> Exercise requirements: Exactly how many lines in the entries contain "elbow"? Give that number alone.

> Given records:
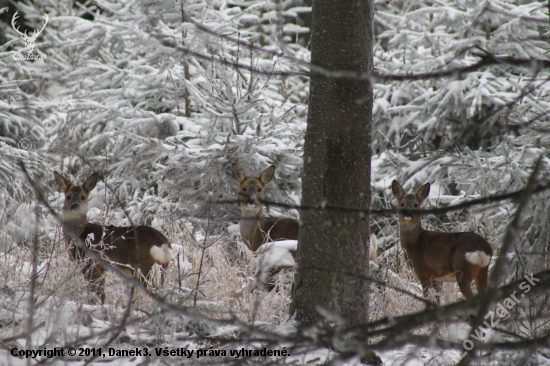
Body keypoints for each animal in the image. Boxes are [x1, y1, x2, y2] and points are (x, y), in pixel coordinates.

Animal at [55, 172, 172, 304]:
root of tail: (164, 242)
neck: (81, 234)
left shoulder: (90, 264)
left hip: (143, 266)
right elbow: (101, 294)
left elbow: (95, 293)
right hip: (162, 267)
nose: (75, 207)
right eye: (68, 196)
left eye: (83, 197)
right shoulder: (100, 268)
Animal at [394, 179, 494, 308]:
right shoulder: (437, 278)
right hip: (482, 271)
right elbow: (437, 300)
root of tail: (482, 249)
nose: (408, 214)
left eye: (416, 204)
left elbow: (428, 301)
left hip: (462, 269)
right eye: (402, 203)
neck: (414, 243)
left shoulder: (423, 273)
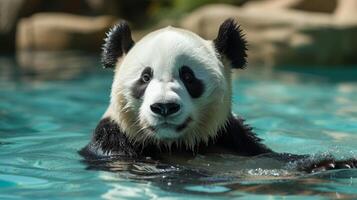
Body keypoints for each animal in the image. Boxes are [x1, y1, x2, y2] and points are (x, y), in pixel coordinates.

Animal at [79, 18, 354, 172]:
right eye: (145, 78)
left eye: (188, 77)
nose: (165, 107)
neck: (175, 143)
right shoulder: (114, 143)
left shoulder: (231, 137)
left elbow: (271, 157)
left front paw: (332, 162)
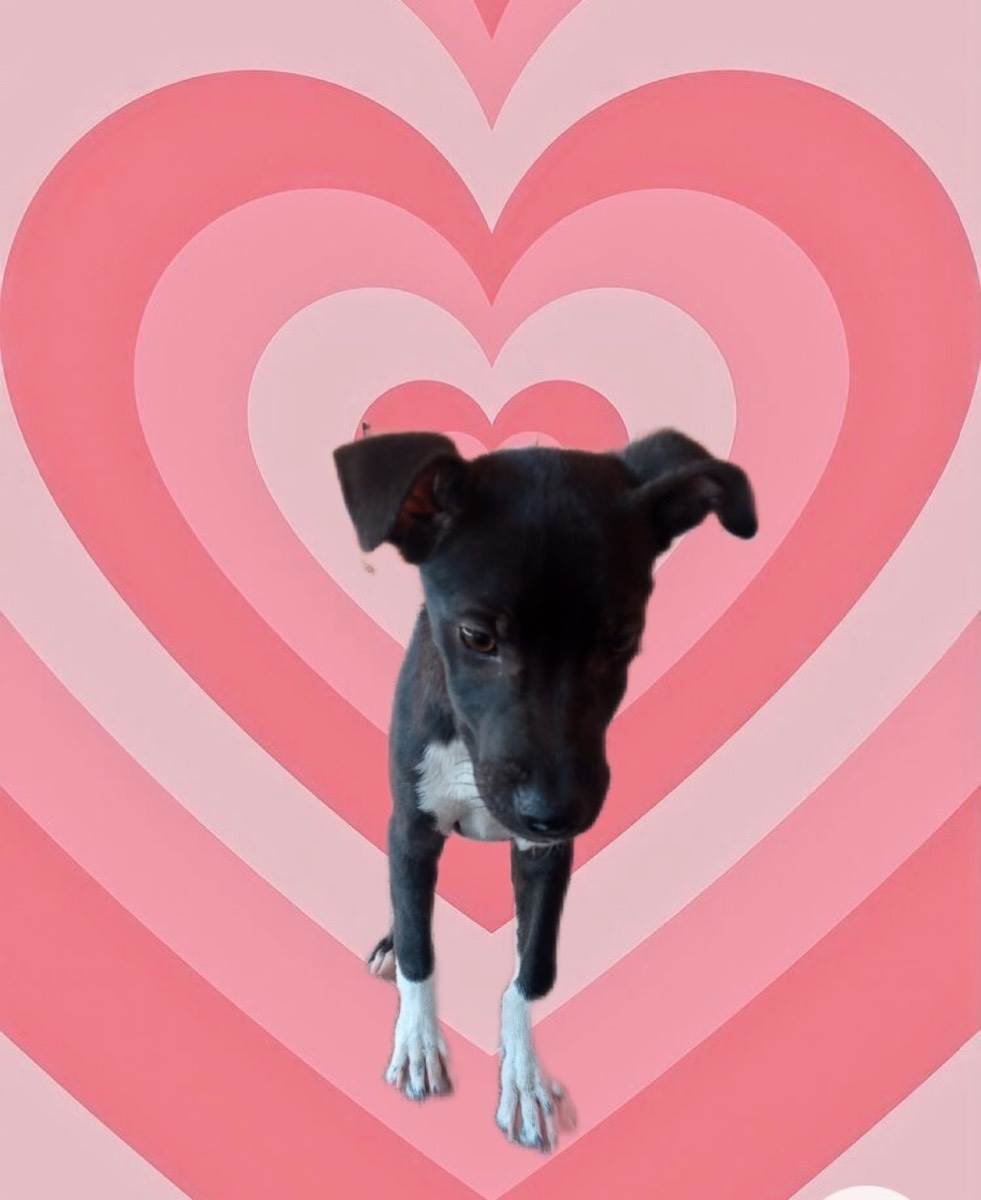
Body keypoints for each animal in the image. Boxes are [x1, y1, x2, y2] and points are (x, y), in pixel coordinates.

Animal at [333, 426, 757, 1150]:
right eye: (477, 636)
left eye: (621, 638)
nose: (554, 812)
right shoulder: (412, 826)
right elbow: (419, 946)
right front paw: (417, 1044)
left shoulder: (546, 858)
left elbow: (529, 974)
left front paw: (525, 1082)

> Result of this exercise: 7